Sunday, November 13, 2005

PARIS — Nationalist leader Jean-Marie Le Pen claims that the riots sweeping France have led to thousands of new recruits to his anti-immigration Front National (FN) party.

Mr. Le Pen is one of the few political winners to emerge from the violence and vandalism, now well into its third week, that has prompted President Jacques Chirac to declare a state of emergency.

Several of the hard-line measures Mr. Le Pen had called for, including widespread curfews, were adopted by the conservative government last week.

Mr. Le Pen’s popularity jumped five points in an opinion poll for Paris Match, and he claims that the FN has been “submerged” by messages of support since the riots began.

Fears that the unrest would boost France’s right wing were aired on Web logs — since shut down — in response to messages calling for more violence.

“Carry on like this, guys, and in 2007 Le Pen will be president of the republic,” wrote one youngster in opposition to the violence. The rioters are primarily first- and second-generation immigrants from north and west Africa and mostly Muslims.

Mr. Le Pen, who is typically labeled “far right” or “extreme right” by mainstream European newspapers, shocked French politics three years ago when he was voted into the second round of presidential elections against Mr. Chirac.

A television news executive admitted last week to censoring coverage of the riots for fear of encouraging politicians such as Mr. Le Pen.

Jean-Claude Dassier, the head of the television news service LCI, told a conference in Amsterdam:

“Politics in France is heading to the right, and I don’t want right-wing politicians back in second or even first place because we showed burning cars.”

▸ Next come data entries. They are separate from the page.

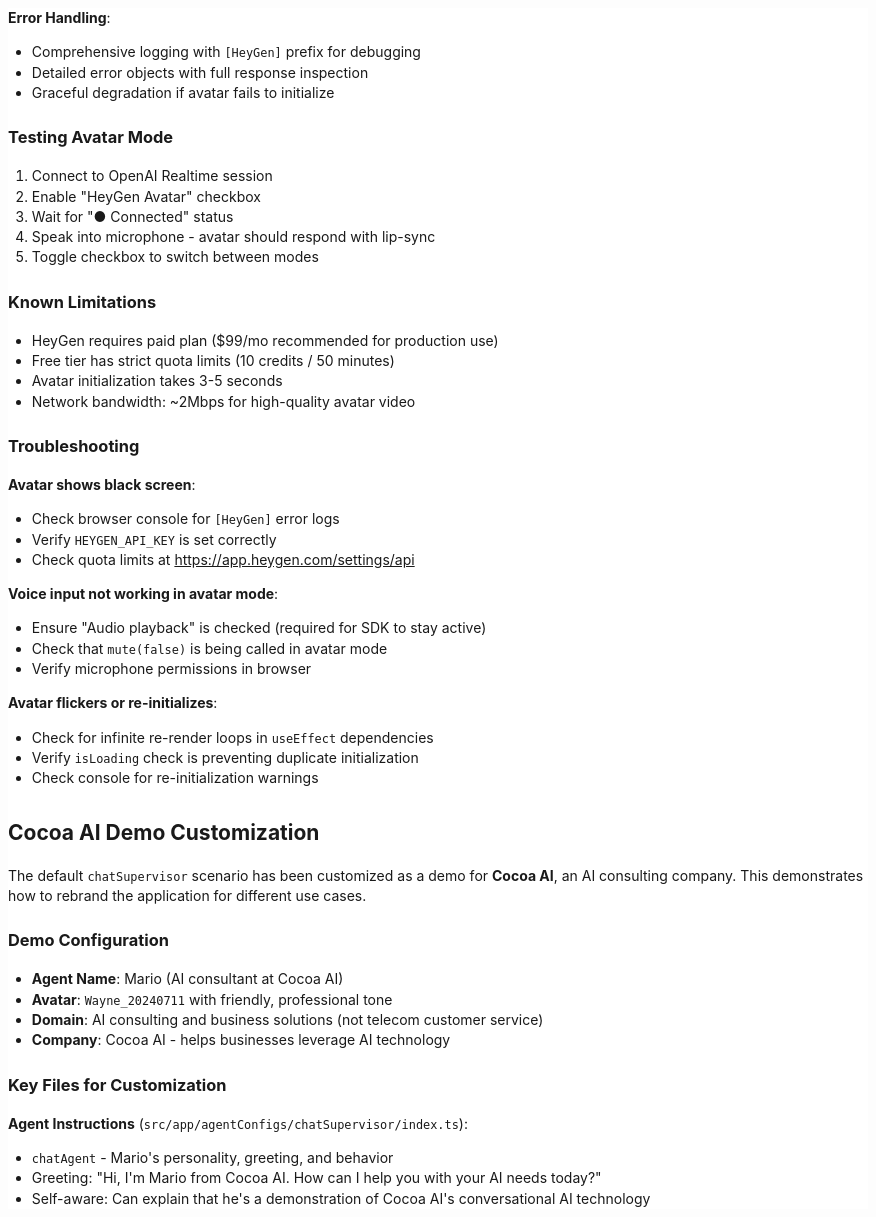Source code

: **Error Handling**:
- Comprehensive logging with `[HeyGen]` prefix for debugging
- Detailed error objects with full response inspection
- Graceful degradation if avatar fails to initialize

### Testing Avatar Mode

1. Connect to OpenAI Realtime session
2. Enable "HeyGen Avatar" checkbox
3. Wait for "● Connected" status
4. Speak into microphone - avatar should respond with lip-sync
5. Toggle checkbox to switch between modes

### Known Limitations

- HeyGen requires paid plan ($99/mo recommended for production use)
- Free tier has strict quota limits (10 credits / 50 minutes)
- Avatar initialization takes 3-5 seconds
- Network bandwidth: ~2Mbps for high-quality avatar video

### Troubleshooting

**Avatar shows black screen**:
- Check browser console for `[HeyGen]` error logs
- Verify `HEYGEN_API_KEY` is set correctly
- Check quota limits at https://app.heygen.com/settings/api

**Voice input not working in avatar mode**:
- Ensure "Audio playback" is checked (required for SDK to stay active)
- Check that `mute(false)` is being called in avatar mode
- Verify microphone permissions in browser

**Avatar flickers or re-initializes**:
- Check for infinite re-render loops in `useEffect` dependencies
- Verify `isLoading` check is preventing duplicate initialization
- Check console for re-initialization warnings

## Cocoa AI Demo Customization

The default `chatSupervisor` scenario has been customized as a demo for **Cocoa AI**, an AI consulting company. This demonstrates how to rebrand the application for different use cases.

### Demo Configuration
- **Agent Name**: Mario (AI consultant at Cocoa AI)
- **Avatar**: `Wayne_20240711` with friendly, professional tone
- **Domain**: AI consulting and business solutions (not telecom customer service)
- **Company**: Cocoa AI - helps businesses leverage AI technology

### Key Files for Customization

**Agent Instructions** (`src/app/agentConfigs/chatSupervisor/index.ts`):
- `chatAgent` - Mario's personality, greeting, and behavior
- Greeting: "Hi, I'm Mario from Cocoa AI. How can I help you with your AI needs today?"
- Self-aware: Can explain that he's a demonstration of Cocoa AI's conversational AI technology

With a 24-hour ban on rallies in Paris due to be lifted today, Mr. Le Pen, 77, has summoned “legitimately worried and fed-up French people” to assemble in Palais Royal square in the city center tomorrow evening.

Marine Le Pen, his 37-year-old youngest daughter and political heir, told the London Sunday Telegraph that her father, one of France’s longest-serving politicians, had been vindicated.

“The Front National predicted and warned this violence would happen 20 years ago. It has been political madness for 30 years since we allowed immigrants to come here as cheap labor at the behest of French bosses,” said Miss Le Pen, a mother of three, lawyer and member of the European Parliament.

“Five percent of those here legally have an employment contract, which means 95 percent are living at cost to the public purse. It is ruining our health system, our social security system and aggravating unemployment and social problems,” she said.